Problem to work on =>
Below are records; count the lines that contain "knowing" and state only that count.

(Saved data entries)

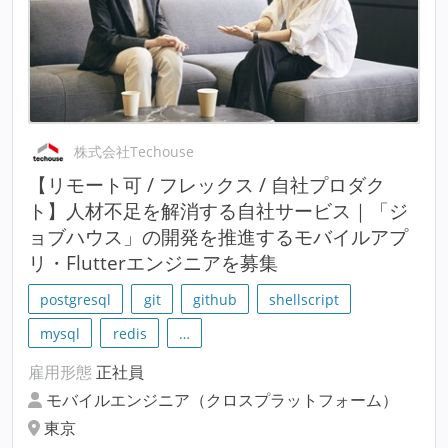
株式会社Techouse
【リモート可 / フレックス / 自社プロダク
ト】人材不足を解消する自社サービス｜「ジ
ョブハウス」の開発を推進するモバイルアプ
リ・Flutterエンジニアを募集
postgresql
git
github
shellscript
mysql
redis
…
雇用形態
正社員
モバイルエンジニア（クロスプラットフォーム）
東京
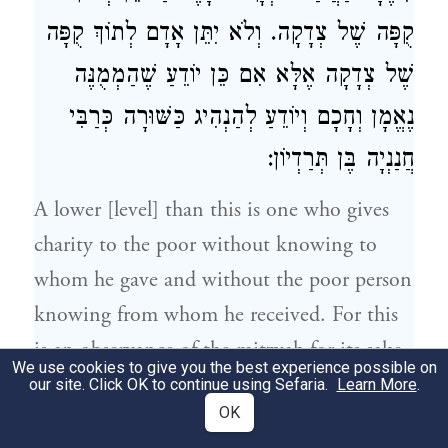
קֻפָּה שֶׁל צְדָקָה. וְלֹא יִתֵּן אָדָם לְתוֹךְ קֻפָּה
שֶׁל צְדָקָה אֶלָּא אִם כֵּן יוֹדֵעַ שֶׁהַמְמֻנֶּה
נֶאֱמָן וְחָכָם וְיוֹדֵעַ לְהַנְהִיג כַּשּׁוּרָה כְּרַבִּי
חֲנַנְיָה בֶּן תְּרַדְיוֹן:
A lower [level] than this is one who gives
charity to the poor without knowing to
whom he gave and without the poor person
knowing from whom he received. For this
is an observance of the mitzvah for its sake
We use cookies to give you the best experience possible on
12
alone.
This [type of giving was]
our site. Click OK to continue using Sefaria.
Learn More
.
OK
exemplified by the secret chamber that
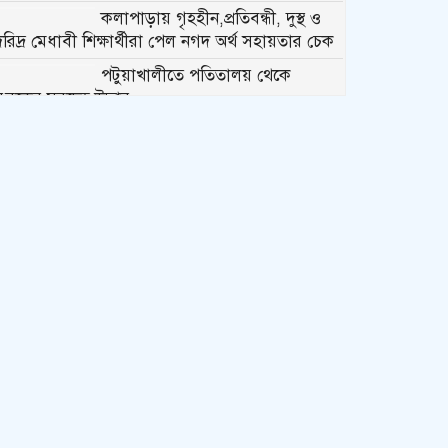
কলাপাড়ায় গৃহহীন,প্রতিবন্ধী, দুস্থ ও
দরিদ্র মেধাবী শিক্ষার্থীরা পেল নগদ অর্থ সহায়তার চেক
পটুয়াখালীতে পতিতালয় থেকে
যুবকের মরদেহ উদ্ধার
কলাপাড়ায় বিএনপি সভাপতির বিরুদ্ধে
মিথ্যা, বানোয়াট সংবাদের তীব্র প্রতিবাদ জানিয়েছে
বিএনপি
কলাপাড়ায় পাটাতন ভেঙ্গে পড়া সেই
মসজিদের সংস্কার কাজ শুরু
কলাপাড়ায় মুদি ব্যাবসায়ীর ওপর
সন্ত্রাসী হামলা, গুরুতর অবস্থায়
বরিশালে রেফার
কলাপাড়ায় জমি নিয়ে হয়রানির
অভিযোগে সংবাদ সম্মেলন
কলাপাড়া সাংবাদিক ইউনিয়নের
২০২৬-২০২৭ কমিটি গঠন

Answer for this exercise =>
2